Percebo o incómodo dos magistrados do MP, em especial agora que são dirigidos por um juiz e recordando-se que a nomeação de Pinto Monteiro logo gerou anticorpos na corporação. Mas o facto é que Noronha Nascimento tem carradas de razão. Quem acompanhe investigações e tenha acesso aos processos sabe da morosidade que é conseguir que o MP mexa um dedo. Depois há toda uma enorme desarticulação entre o trabalho feito pelas polícias e as permanentes andanças dos processos daquelas com o expediente para o magistrado competente, perdendo-se tempo, provas e tudo o que de interesse houvesse em termos de celeridade e eficácia.
Antes de Pinto Monteiro havia a sensação de que o MP estava em autogestão. Agora parece que há falta de autoridade e de sentido prático. O cumprimento da legalidade e de regras próprias da democracia por vezes tem este reverso. É pena que assim seja, mas os sucessivos governos e as múltiplas reformas processuais em vez de contribuírem para a melhoria do exercício da justiça, apenas serviram para criar novos entorpecimentos e estrangulamentos.
É triste ver arguidos e testemunhas a prestarem declarações nas secretarias do MP sem quaisquer condições, à vista e ao ouvido de todos. Como é desolador ver alguns empenhados magistrados do MP a tentarem produzir prova em audiência perante testemunhas que sistematicamente desmentem as declarações prestadas em sede de inquérito, chegando ao ponto de dizerem em julgamento que aquilo que souberam foi o que lhes foi transmitido pelo funcionário da secretaria do MP que as recebeu e lavrou os autos quando foram prestar declarações pela primeira vez.. Sempre na ausência do magistrado titular.
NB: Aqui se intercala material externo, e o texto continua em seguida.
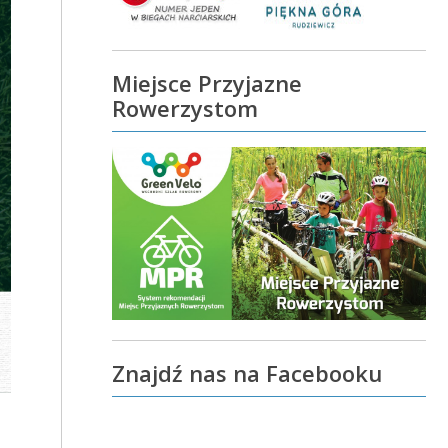
Miejsce Przyjazne
Rowerzystom
Znajdź nas na Facebooku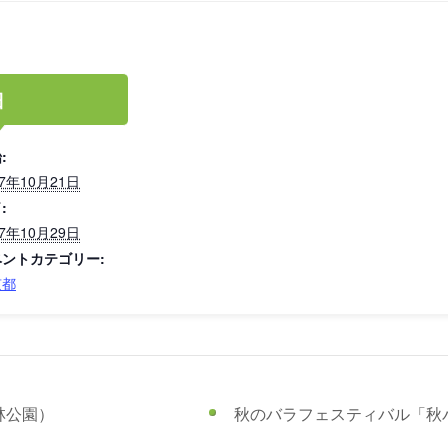
細
:
17年10月21日
:
17年10月29日
ベントカテゴリー:
京都
林公園）
秋のバラフェスティバル「秋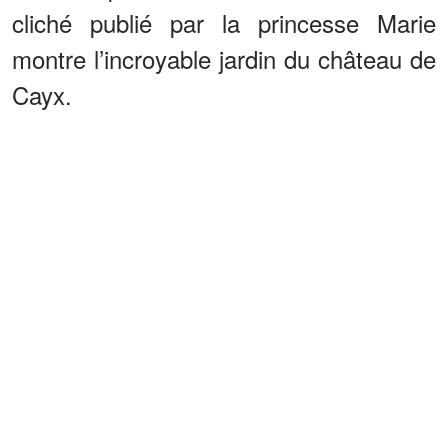
cliché publié par la princesse Marie
montre l’incroyable jardin du château de
Cayx.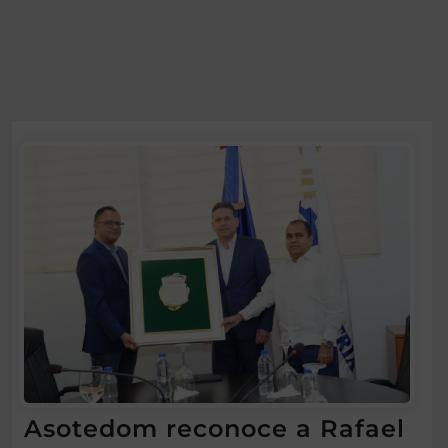
Asotedom reconoce a Rafael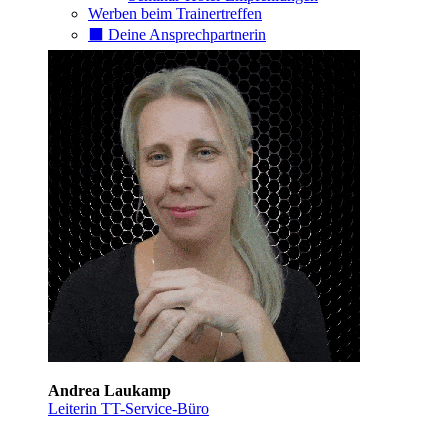
Werben beim Trainertreffen
⬛️ Deine Ansprechpartnerin
Andrea Laukamp
Leiterin TT-Service-Büro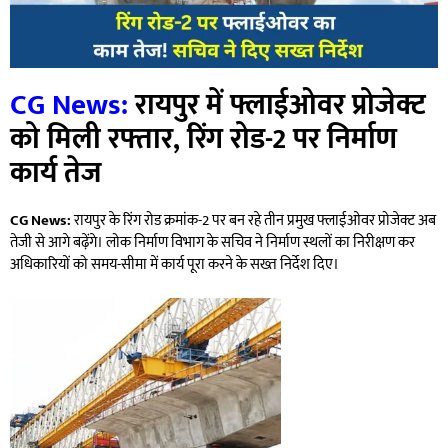
CG News:
रायपुर में फ्लाईओवर प्रोजेक्ट
को मिली रफ्तार, रिंग रोड-2 पर निर्माण
कार्य तेज
CG News:
रायपुर के रिंग रोड क्रमांक-2 पर बन रहे तीन प्रमुख फ्लाईओवर प्रोजेक्ट अब
तेजी से आगे बढ़ेंगे। लोक निर्माण विभाग के सचिव ने निर्माण स्थलों का निरीक्षण कर
अधिकारियों को समय-सीमा में कार्य पूरा करने के सख्त निर्देश दिए।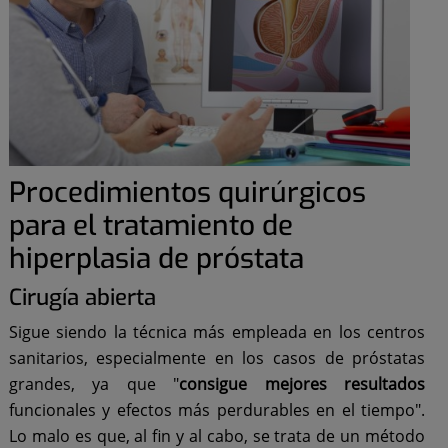
Procedimientos quirúrgicos
para el tratamiento de
hiperplasia de próstata
Cirugía abierta
Sigue siendo la técnica más empleada en los centros
sanitarios, especialmente en los casos de próstatas
grandes, ya que "
consigue mejores resultados
funcionales y efectos más perdurables en el tiempo".
Lo malo es que, al fin y al cabo, se trata de un método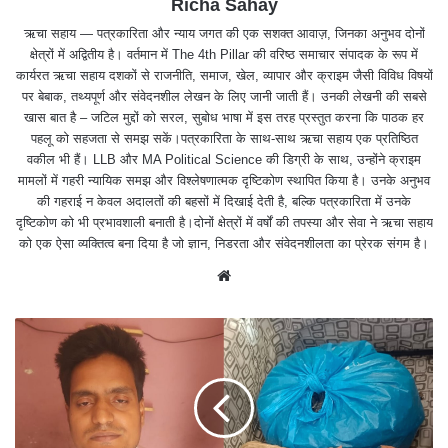
Richa Sahay
ऋचा सहाय — पत्रकारिता और न्याय जगत की एक सशक्त आवाज़, जिनका अनुभव दोनों
क्षेत्रों में अद्वितीय है। वर्तमान में The 4th Pillar की वरिष्ठ समाचार संपादक के रूप में
कार्यरत ऋचा सहाय दशकों से राजनीति, समाज, खेल, व्यापार और क्राइम जैसी विविध विषयों
पर बेबाक, तथ्यपूर्ण और संवेदनशील लेखन के लिए जानी जाती हैं। उनकी लेखनी की सबसे
खास बात है – जटिल मुद्दों को सरल, सुबोध भाषा में इस तरह प्रस्तुत करना कि पाठक हर
पहलू को सहजता से समझ सकें।पत्रकारिता के साथ-साथ ऋचा सहाय एक प्रतिष्ठित
वकील भी हैं। LLB और MA Political Science की डिग्री के साथ, उन्होंने क्राइम
मामलों में गहरी न्यायिक समझ और विश्लेषणात्मक दृष्टिकोण स्थापित किया है। उनके अनुभव
की गहराई न केवल अदालतों की बहसों में दिखाई देती है, बल्कि पत्रकारिता में उनके
दृष्टिकोण को भी प्रभावशाली बनाती है।दोनों क्षेत्रों में वर्षों की तपस्या और सेवा ने ऋचा सहाय
को एक ऐसा व्यक्तित्व बना दिया है जो ज्ञान, निडरता और संवेदनशीलता का प्रेरक संगम है।
We
bsit
e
É esta a regra. Por isso mesmo, em julgamento, os pedidos de extracção de certidões sucedem-se como se fossem cerejas, o que só serve para abrir novos inquéritos e criar novos estrangulamentos, inundando os tribunais de processos por falsas declarações e similares. Também a actual fase da instrução não serve rigorosamente para nada porque a maioria dos JIC tem muito que fazer e o pedido de abertura de instrução é apenas visto como um expediente dilatório. Daí que invariavelmente os processos sigam para julgamento, mesmo quando não têm dignidade nem matéria para tal.
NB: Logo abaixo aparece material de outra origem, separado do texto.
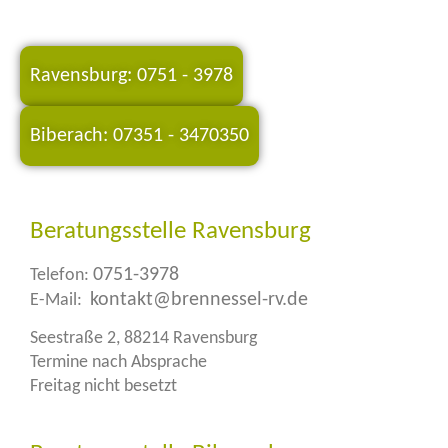
Kindheit und Jugend
Ravensburg: 0751 - 3978
Biberach: 07351 - 3470350
Beratungsstelle Ravensburg
0751-3978
Telefon:
kontakt@brennessel-rv.de
E-Mail:
Seestraße 2, 88214 Ravensburg
Termine nach Absprache
Freitag nicht besetzt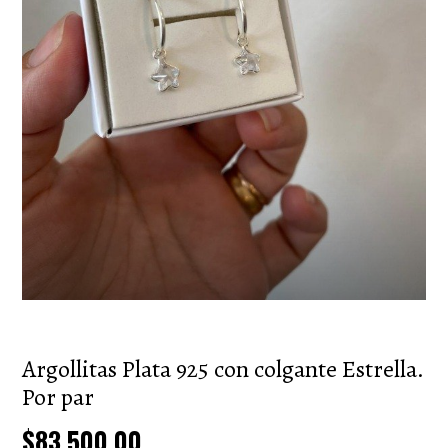
Argollitas Plata 925 con colgante Estrella.
Por par
$83.500,00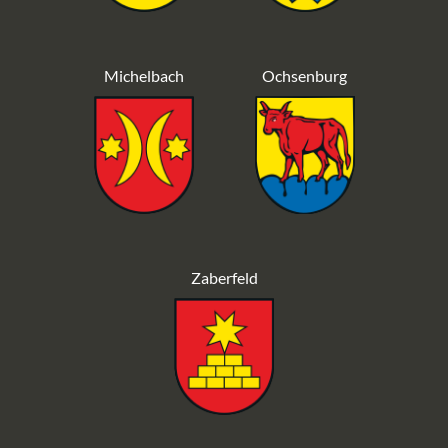
Michelbach
Ochsenburg
Zaberfeld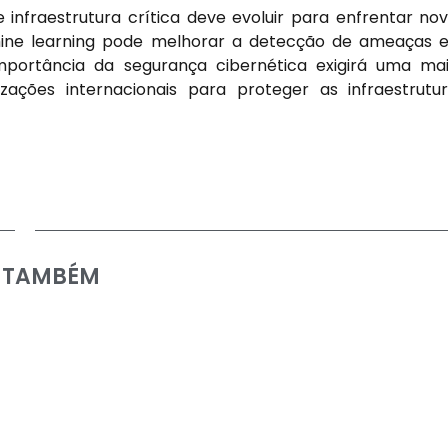
infraestrutura crítica deve evoluir para enfrentar no
achine learning pode melhorar a detecção de ameaças 
importância da segurança cibernética exigirá uma ma
ações internacionais para proteger as infraestrutu
A TAMBÉM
Muitos juízes de instrução não passam de chancelas do MP limitando-se a colocar um "visto" nos processos que lhes surgem. Os despachos estão pré-formatados e não raro chega-se aos debates instrutórios com os despachos já elaborados. Daí para a frente já não é com eles. Depois, é claro, sucedem-se tanto as absolvições em julgamento como as iníquas e vergonhosas condenações, apenas porque o inquérito foi mal dirigido, demorou demasiado tempo e a prova pertinente evaporou-se ou não foi sequer recolhida devido à burocracia. Os prejuízos são evidentes para todos.
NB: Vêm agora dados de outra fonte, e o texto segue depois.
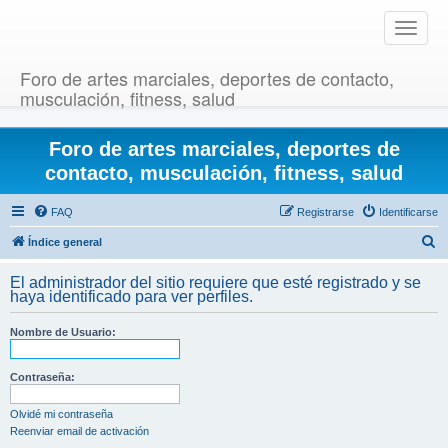
T
o
g
Foro de artes marciales, deportes de contacto,
g
musculación, fitness, salud
l
e
Foro de artes marciales, deportes de
n
a
contacto, musculación, fitness, salud
v
i
FAQ
Registrarse
Identificarse
g
B
Índice general
a
u
t
El administrador del sitio requiere que esté registrado y se
i
s
haya identificado para ver perfiles.
o
c
n
Nombre de Usuario:
a
r
Contraseña:
Olvidé mi contraseña
Reenviar email de activación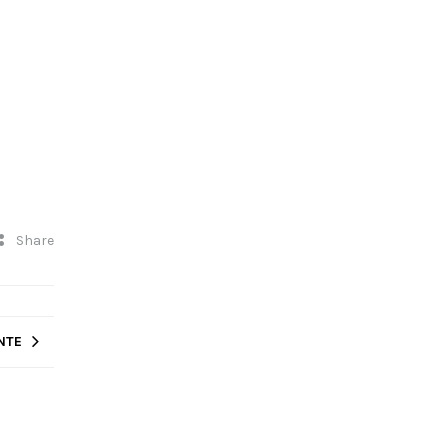
Share
NTE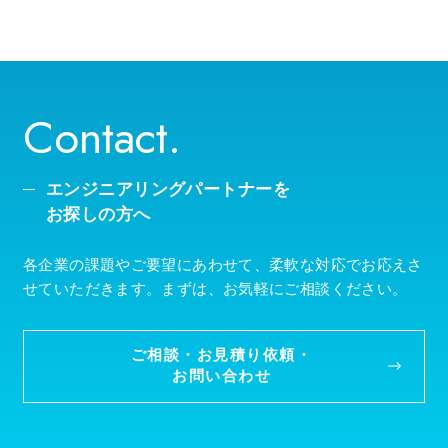
2026年（9）
Contact.
エンジニアリングパートナーを
お探しの方へ
各企業の課題やご要望にあわせて、柔軟な対応でお応えさ
せていただきます。まずは、お気軽にご相談ください。
ご相談・お見積り依頼・
お問い合わせ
O Ministério Público pode ficar desconfortável com a proposta de Noronha Nascimento mas ela é séria, justa, frontal e tem de ser ponderada desde já. Aliás, há um argumento decisivo que vai muito para além da boa vontade dos magistrados do MP: é que os resultados conhecidos nos processos mais mediatizados deixam muito a desejar. E quando os resultados são maus para todas as partes, a começar para a própria Justiça, aquilo que há a fazer é mudar, corrigir, alterar. E depois é deixar as coisas estabilizarem, as investigações prosseguirem os seus rumos, evitando-se as constantes mexidas na legislação. Mas para isso acontecer seria bom que pudesse ser feito por quem sabe, por alguém que vivesse no mundo e que não tivesse de descer à terra. Poupava-se no vaivém e dava-se descanso aos deuses e aos curiosos que puseram esta gaita de pantanas.